Alternate Protocol 1: Finding repeated motifs in protein sequences

  1. Run MEME on your training set of sequences (tf4.fasta in this example) by doing one of the following:

  2. Fill in the following fields in the MEME input form just as you did for Basic Protocol 1, except now you will select "Any number of repetions" for the site distribution:

  3. Click on the "Start search" button.

  4. Use your email reader to save your MEME results to a file when they arrive. Call the file "tf4.anr.html".
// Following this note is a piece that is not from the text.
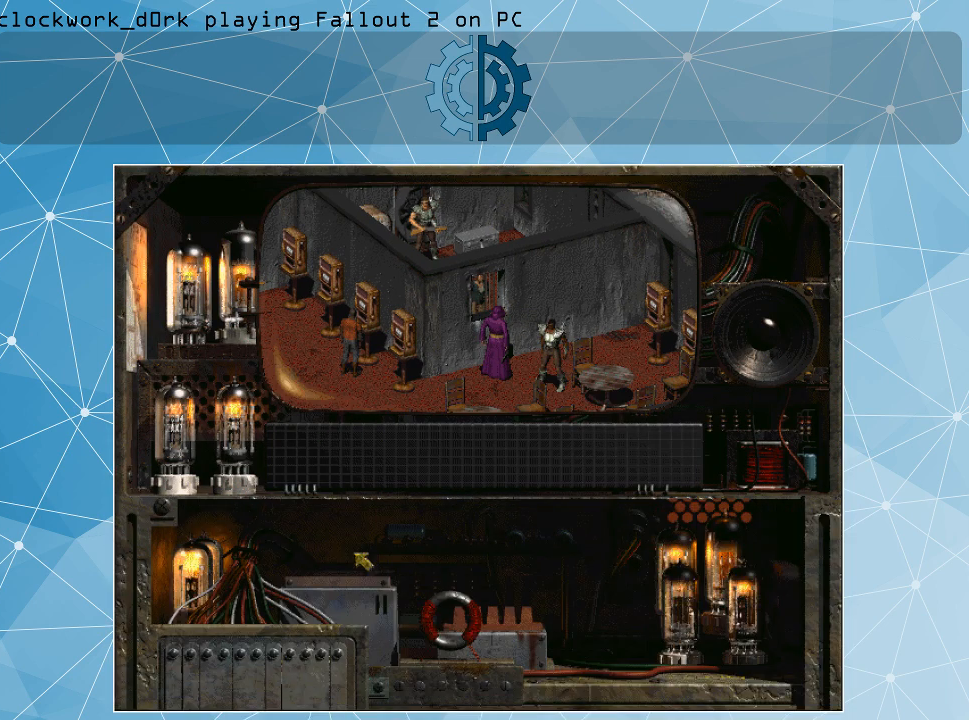
{"keys": [], "mouse": [], "events": []}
  5. Use your web browser to open the MEME results file "tf4.anr.html".

  6. Click on the "Summary of Motifs" button at the top of the MEME results document.
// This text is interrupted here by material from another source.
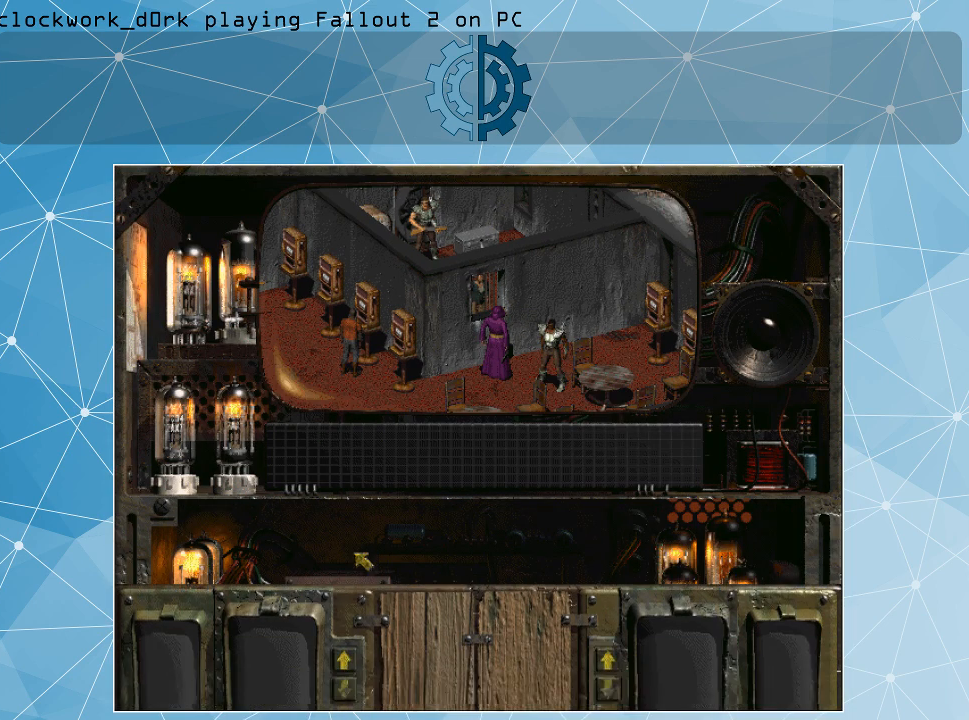
{"keys": [], "mouse": [], "events": []}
    The repeated domain in these sequences is now clear. In most of the sequences, motif 3 followed by motif 1 occurs twice. However, neither of these motifs occurs at all in the original seed sequence (gi|5897224) around which this training set was assembled. The sequences in the family seem to belong to two distinct subfamilies--those containing the repeated motifs 1 and 3, and those that do not. The only motif common to all of the sequences in the family is motif 2, which does not appear to repeat.

  7. Scroll to the top of the MEME results document.

  8. Click on the button labeled "BLOCKS". This will submit all of the motifs to the Blocks multiple alignment processor. (In Basic Protocol 1, we showed how to submit a single motif to the Blocks processor.)

  9. On the Blocks submission form that appears, click on "LAMA" to search your motifs against a database of protein motifs.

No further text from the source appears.